Ignotus : le journaliste inconnu du Paris du XIXe siècle
Une figure atypique du monde de la presse
A la fin du XIXe siècle, le journalisme d’enquête apparaît en France et cherche ses lettres de noblesse. Une figure en particulier s’extirpe des conventions établies et dresse un portrait flambant du Paris de l’ombre, celui dont on ne parle pas : Ignotus, l’”inconnu” ou “celui qui ne connaît pas” en latin. Vocation, Ignotus, de son vrai nom Félix Platel, est né en 1832 dans une commune de l’actuelle région des Pays de la Loire.
Un parcours atypique
Il grandit dans une famille aisée et hérite du titre de baron. Grand de taille, trapu et moustachu, certains contemporains évoquent sa ressemblance avec Gustave Flaubert. Plusieurs trajectoires jalonnent sa vie : la première le mène vers des études de droit jusqu’à devenir avocat au barreau de Paris, une autre le propulse en tant que maire de sa localité et la dernière le conduit au journalisme. Entretemps, il voyage en Italie où il se perfectionne dans l’écriture et se fait remarquer dans des missions littéraires et diplomatiques.

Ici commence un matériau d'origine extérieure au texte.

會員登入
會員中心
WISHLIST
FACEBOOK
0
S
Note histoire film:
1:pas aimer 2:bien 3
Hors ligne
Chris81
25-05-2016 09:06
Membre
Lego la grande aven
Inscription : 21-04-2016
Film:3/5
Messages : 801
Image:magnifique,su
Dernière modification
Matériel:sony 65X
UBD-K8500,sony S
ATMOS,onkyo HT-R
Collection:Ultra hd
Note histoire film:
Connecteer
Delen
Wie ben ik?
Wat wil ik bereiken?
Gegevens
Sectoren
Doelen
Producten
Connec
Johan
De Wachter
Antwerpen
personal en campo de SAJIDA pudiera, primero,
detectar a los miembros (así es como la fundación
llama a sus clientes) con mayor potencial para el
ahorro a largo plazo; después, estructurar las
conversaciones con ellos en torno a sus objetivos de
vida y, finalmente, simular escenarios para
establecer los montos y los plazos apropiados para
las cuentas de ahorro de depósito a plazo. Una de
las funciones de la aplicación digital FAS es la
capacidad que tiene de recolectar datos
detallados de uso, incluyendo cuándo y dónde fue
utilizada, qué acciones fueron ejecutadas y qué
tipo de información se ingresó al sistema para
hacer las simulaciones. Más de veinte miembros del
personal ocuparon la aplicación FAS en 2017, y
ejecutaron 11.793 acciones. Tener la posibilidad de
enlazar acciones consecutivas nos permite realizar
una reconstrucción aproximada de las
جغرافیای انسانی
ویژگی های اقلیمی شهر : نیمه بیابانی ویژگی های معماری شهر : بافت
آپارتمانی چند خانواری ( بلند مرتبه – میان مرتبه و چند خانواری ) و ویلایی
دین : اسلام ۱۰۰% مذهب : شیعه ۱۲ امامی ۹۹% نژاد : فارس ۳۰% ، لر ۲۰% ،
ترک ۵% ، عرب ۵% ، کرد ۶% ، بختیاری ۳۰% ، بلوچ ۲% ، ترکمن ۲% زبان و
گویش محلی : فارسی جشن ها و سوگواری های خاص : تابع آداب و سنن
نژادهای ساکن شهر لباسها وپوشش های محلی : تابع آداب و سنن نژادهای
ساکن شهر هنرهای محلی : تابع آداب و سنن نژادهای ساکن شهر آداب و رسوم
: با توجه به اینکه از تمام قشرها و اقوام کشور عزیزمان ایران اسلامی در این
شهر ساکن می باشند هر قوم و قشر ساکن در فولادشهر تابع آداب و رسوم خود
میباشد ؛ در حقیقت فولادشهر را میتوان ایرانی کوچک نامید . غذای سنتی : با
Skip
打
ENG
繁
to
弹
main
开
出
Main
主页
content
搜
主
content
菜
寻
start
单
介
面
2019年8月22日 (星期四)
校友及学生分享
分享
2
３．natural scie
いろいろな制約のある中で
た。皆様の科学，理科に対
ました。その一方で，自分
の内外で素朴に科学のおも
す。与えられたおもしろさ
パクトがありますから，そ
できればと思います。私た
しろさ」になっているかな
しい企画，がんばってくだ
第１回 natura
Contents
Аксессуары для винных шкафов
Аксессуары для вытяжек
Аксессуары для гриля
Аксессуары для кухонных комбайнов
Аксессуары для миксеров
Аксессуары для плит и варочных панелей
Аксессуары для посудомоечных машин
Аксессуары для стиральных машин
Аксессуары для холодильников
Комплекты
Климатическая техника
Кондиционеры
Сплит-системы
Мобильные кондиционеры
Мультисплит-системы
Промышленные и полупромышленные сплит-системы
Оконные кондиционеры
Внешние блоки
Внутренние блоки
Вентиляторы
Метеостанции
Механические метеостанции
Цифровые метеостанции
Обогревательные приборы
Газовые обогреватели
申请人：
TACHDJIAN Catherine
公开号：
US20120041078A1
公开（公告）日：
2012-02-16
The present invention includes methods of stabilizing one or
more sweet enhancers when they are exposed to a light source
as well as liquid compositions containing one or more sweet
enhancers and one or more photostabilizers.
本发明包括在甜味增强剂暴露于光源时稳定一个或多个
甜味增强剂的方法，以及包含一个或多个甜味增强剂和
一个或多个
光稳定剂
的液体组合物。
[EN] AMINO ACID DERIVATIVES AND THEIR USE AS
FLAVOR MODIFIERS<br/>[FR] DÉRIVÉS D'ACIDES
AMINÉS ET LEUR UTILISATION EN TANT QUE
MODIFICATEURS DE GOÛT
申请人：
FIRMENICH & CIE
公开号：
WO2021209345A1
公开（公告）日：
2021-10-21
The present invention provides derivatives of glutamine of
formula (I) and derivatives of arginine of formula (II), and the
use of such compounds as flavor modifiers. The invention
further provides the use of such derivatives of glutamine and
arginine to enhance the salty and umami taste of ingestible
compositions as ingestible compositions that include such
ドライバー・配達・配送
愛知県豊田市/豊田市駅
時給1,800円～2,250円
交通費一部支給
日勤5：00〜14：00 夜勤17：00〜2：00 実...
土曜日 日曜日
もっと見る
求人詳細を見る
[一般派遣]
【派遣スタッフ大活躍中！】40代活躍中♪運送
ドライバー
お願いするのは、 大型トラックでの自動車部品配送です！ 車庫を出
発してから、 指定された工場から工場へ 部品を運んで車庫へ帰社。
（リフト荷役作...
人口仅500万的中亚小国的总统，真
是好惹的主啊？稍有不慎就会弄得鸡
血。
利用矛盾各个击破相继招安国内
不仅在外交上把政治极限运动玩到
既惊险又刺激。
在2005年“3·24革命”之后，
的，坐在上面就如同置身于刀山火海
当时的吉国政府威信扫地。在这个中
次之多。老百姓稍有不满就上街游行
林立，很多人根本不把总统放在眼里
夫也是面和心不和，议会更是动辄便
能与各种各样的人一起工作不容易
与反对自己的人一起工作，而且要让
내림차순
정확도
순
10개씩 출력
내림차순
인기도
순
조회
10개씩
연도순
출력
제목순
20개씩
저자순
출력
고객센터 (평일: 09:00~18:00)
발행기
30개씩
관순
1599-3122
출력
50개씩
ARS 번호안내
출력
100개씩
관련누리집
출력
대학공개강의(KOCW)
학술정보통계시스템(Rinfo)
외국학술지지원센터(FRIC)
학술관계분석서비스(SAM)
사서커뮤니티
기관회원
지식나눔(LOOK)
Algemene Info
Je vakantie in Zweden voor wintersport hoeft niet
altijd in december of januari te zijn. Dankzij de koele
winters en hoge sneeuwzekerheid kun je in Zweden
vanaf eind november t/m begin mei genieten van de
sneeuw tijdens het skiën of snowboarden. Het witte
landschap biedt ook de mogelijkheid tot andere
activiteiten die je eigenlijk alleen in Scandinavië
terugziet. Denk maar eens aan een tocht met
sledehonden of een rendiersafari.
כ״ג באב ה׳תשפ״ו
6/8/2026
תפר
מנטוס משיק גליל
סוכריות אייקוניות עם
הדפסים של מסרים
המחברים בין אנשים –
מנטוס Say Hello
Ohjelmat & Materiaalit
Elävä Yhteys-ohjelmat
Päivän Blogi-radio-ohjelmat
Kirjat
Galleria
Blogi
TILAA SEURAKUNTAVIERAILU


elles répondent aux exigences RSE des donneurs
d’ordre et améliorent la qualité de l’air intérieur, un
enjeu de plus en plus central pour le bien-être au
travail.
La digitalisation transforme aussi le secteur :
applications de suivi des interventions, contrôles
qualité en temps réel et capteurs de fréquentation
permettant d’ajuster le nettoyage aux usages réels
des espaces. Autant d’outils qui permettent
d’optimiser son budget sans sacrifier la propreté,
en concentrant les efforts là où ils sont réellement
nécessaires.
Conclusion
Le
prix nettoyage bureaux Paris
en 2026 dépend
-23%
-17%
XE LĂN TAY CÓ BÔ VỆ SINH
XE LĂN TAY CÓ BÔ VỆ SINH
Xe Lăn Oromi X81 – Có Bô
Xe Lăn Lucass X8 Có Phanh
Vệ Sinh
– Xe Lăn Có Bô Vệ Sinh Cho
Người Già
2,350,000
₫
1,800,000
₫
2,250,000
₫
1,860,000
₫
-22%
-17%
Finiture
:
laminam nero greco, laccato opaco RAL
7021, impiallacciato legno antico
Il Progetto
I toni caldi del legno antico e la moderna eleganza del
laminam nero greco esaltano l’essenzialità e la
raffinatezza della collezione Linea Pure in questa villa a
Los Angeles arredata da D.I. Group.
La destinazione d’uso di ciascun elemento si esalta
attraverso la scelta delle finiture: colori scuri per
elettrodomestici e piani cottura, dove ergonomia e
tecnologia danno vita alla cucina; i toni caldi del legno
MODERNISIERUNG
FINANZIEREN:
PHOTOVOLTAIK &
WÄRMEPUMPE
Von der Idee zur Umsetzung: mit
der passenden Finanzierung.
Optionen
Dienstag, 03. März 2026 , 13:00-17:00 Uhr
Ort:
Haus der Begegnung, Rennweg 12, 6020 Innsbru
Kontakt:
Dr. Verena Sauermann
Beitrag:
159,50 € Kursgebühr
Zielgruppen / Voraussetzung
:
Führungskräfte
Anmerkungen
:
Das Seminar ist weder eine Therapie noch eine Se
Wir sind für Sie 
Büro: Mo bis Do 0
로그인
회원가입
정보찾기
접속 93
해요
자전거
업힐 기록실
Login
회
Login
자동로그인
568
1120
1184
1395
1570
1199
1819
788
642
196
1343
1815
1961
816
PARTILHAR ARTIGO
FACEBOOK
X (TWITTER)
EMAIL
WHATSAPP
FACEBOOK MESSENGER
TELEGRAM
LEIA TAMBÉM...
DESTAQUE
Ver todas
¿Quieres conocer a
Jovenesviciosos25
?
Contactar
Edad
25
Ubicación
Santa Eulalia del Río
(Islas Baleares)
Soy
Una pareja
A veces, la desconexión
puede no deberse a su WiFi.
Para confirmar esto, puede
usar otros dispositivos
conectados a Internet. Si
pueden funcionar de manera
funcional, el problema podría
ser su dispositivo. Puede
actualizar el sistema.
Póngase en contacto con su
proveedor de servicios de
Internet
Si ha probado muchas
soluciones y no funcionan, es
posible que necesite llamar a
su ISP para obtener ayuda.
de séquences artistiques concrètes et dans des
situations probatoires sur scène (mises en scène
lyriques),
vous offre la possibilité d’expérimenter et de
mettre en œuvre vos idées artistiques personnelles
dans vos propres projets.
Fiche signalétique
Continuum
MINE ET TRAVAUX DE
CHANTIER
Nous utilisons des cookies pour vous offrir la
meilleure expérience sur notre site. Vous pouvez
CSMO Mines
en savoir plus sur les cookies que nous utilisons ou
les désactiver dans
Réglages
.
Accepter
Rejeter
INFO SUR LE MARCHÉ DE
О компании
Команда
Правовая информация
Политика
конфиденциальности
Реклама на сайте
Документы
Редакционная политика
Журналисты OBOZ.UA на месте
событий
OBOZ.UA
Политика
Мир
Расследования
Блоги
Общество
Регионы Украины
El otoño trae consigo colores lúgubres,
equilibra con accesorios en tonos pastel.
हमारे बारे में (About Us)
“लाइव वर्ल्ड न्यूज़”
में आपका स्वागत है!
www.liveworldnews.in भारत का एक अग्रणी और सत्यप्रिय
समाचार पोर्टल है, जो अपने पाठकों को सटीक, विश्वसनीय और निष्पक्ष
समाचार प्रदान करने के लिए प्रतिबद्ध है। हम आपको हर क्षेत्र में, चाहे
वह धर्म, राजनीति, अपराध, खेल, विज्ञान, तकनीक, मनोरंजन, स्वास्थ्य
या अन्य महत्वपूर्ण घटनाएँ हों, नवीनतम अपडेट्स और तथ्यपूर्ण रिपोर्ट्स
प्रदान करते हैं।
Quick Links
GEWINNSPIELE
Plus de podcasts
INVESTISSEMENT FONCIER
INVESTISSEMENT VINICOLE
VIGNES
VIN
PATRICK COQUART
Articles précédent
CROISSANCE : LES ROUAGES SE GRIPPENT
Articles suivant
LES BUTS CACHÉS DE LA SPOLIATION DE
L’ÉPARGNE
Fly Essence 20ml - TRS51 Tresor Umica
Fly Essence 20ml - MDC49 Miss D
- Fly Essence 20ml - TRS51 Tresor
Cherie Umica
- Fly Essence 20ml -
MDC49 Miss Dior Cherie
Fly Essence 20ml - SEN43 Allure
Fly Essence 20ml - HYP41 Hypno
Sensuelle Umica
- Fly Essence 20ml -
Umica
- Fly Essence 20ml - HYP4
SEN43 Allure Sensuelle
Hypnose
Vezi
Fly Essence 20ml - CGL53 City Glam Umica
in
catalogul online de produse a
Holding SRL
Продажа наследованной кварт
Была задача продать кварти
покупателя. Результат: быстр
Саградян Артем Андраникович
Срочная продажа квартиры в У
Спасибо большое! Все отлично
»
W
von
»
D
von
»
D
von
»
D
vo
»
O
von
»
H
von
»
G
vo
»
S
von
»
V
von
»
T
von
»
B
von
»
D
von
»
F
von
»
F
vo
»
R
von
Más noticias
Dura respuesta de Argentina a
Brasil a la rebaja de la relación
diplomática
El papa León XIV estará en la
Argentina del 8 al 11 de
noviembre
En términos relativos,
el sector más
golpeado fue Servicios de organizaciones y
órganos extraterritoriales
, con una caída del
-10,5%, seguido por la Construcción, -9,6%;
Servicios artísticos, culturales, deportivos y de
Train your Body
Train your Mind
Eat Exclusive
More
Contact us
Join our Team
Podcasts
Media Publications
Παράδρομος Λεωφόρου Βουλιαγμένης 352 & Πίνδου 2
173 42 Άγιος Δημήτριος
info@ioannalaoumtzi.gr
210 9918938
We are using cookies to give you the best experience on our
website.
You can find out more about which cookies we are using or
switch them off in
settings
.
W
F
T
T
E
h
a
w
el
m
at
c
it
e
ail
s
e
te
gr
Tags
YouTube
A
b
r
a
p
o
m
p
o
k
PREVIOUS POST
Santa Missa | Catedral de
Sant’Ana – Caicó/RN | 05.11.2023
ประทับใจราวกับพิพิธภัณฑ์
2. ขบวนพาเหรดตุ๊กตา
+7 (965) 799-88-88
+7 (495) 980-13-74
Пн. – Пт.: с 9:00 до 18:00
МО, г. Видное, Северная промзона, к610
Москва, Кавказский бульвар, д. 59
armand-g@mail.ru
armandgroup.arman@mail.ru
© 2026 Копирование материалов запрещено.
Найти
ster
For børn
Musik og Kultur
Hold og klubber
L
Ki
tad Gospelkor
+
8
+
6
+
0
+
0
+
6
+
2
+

Une empreinte durable dans le monde de la presse
Au début des années 1870, il fait une entrée fracassante au journal de la rue Drouot, communément appelé Le Figaro, avec des portraits léchés de Léon Gambetta, Sarah Bernhardt et autres personnalités. Ces premiers jets rencontrent un franc succès et il devient évident que Félix Platel possède un grand potentiel. Rapidement, Le Figaro fait paraître ses chroniques au format hebdomadaire et, aidé par l’essor de la souscription dont Platel se sert auprès du lectorat, gagne en visibilité.
Un regard sur la misère
Avec ses chroniques, qu’il nomme “études”, le reporter sort des sentiers battus et s’aventure dans les profondeurs de la capitale, loin de la société mondaine. Ses articles évoquent des thèmes récurrents qui deviennent un motif prédominant : condition ouvrière, handicaps, droits de l’enfant, prostitution. A travers un récit sensationnel à la première personne, le journaliste rassemble toute sa verve pour retranscrire l’atmosphère des lieux qu’il visite et les informations défilent tel un long plan-séquence.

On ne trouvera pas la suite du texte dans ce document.